Iron Therapy in Heart Failure
Parenteral Iron
Having proven the significant correlation of ID in HF patients, several clinical trials of iron therapy have been conducted. The current treatment guidelines for HF with ID is listed in Table 2 and is based on two large trials: Ferinject® Assessment in Patients With IRon Deficiency and Chronic Heart Failure (FAIR-HF) and A Study to Compare the Use of Ferric Carboxymaltose With Placebo in Patients With Chronic Heart Failure and Iron Deficiency (CONFIRM-HF).21,22 Both trials tested intravenous ferric carboxymaltose (FCM) in patients with ambulatory chronic systolic HF with ID in NYHA classes II and III. The FAIR-HF trial included 459 HFrEF patients (EF <45 %) who completed a self-reported Patient Global Assessment, which improved in 50 % (n=147) of patients in the FCM group compared with 28 % (n=41) of the placebo group, along with improvement in NYHA functional class, 6-minute walk test and quality-of-life assessments. The positive changes were present in patients with ID both with and without anemia. CONFIRM-HF included 304 HFrEF patients and after 6 months of iron treatment, the primary endpoint of a 6-minute walk test significantly improved in the FCM group compared with the placebo group. All secondary endpoints including NYHA class, quality of life, fatigue score and time for first rehospitalization improved significantly in the FCM group. Both trials did not show any adverse side-effects with IV iron therapy.

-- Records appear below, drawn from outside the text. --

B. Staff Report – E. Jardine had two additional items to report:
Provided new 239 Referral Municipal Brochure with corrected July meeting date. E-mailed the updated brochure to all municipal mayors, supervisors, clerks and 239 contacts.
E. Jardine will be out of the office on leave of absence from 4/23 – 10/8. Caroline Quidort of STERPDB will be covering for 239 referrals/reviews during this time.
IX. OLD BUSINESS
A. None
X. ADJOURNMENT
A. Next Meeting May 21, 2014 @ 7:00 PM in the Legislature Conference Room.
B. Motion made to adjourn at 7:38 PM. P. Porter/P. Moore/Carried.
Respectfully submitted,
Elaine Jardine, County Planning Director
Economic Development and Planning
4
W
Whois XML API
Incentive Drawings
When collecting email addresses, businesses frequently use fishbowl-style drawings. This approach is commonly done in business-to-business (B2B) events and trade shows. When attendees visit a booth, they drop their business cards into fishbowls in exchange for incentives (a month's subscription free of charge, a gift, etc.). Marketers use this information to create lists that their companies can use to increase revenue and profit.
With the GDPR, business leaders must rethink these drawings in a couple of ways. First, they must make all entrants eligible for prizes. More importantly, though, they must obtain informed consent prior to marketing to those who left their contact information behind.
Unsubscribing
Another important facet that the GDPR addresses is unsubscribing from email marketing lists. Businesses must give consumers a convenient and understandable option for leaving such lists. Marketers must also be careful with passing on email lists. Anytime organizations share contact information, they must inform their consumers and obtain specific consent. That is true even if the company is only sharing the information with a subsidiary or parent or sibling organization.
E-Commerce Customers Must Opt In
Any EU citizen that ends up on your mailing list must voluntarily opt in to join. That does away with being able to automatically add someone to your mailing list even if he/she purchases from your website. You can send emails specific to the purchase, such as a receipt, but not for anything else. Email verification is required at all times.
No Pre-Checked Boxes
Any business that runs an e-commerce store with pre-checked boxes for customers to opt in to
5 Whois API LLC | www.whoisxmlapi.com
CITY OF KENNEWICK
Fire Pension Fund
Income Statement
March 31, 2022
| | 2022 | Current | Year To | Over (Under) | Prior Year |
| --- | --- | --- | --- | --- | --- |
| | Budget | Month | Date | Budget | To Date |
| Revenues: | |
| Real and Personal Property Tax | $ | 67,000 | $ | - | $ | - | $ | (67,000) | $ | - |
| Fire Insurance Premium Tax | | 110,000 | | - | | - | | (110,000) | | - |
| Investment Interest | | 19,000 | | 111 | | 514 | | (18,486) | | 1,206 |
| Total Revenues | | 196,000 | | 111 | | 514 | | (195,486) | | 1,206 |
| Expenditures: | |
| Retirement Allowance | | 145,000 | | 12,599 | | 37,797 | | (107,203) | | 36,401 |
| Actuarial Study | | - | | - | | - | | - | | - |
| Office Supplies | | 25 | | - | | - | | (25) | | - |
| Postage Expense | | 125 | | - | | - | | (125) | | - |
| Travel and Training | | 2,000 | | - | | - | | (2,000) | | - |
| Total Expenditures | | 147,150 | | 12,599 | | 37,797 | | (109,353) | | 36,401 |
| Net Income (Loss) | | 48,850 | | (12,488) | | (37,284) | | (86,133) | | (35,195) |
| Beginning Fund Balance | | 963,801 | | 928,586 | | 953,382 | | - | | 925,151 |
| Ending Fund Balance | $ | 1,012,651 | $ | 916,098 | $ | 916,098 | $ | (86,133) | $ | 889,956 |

Although individual clinical trials were not tested for major clinical events, a meta-analysis including FAIR-HF, CONFIRM-HF, EFfect of Ferric Carboxymaltose on exercIse CApacity and Cardiac Function in Patients With Iron deficiencY and Chronic Heart Failure (EFFICACY-HF) and FER-CARS-01 assessed the effect of iron therapy in cardiovascular hospitalization, and mortality in patients with HF and ID.23 Treatment with IV FCM had lower rates of combined HF hospitalizations and cardiovascular mortality (rate ratio 0.53, 95 % CI [0.33–0.86], p=0.011). These findings from the meta-analysis need to be validated in randomized clinical trials.
Oral Iron
The Iron Repletion Effects on Oxygen Uptake in Heart Failure (IRONOUT HF) study is a large-scale randomized clinical trial that tested the role of high-dose oral iron therapy in 225 patients with HFrEF and ID.24 The primary endpoint was change in peak VO2 at 16 weeks and secondary endpoints included change in NT-proBNP, 6-minute walk test and quality of life. In contrast to results from trials that used IV iron, the IRONOUT HF trial failed to show improvements in primary and secondary endpoints.
Conclusion
ID is more common in patients with HF and is often overlooked because of overlapping clinical symptoms. ID in HF patients is associated with reduced exercise tolerance, poor quality of life and increased rehospitalizations and mortality. Routine screening for ID in patients with HF and treatment with iron is recommended by HF treatment guidelines.1 Parenteral iron improves patient symptoms, quality of life and exercise capacity after iron therapy.26 Despite improvements in HF symptoms, major clinical outcomes were not tested in clinical trials. Further, all trials included only patients with HFrEF and the role of ID in patients with HFpEF is not clearly understood. More randomized clinical trials that might answer the open questions on the effect of iron repletion on long-term symptoms, effects on rehospitalization and survival in patients with concurrent ID and HF are currently underway.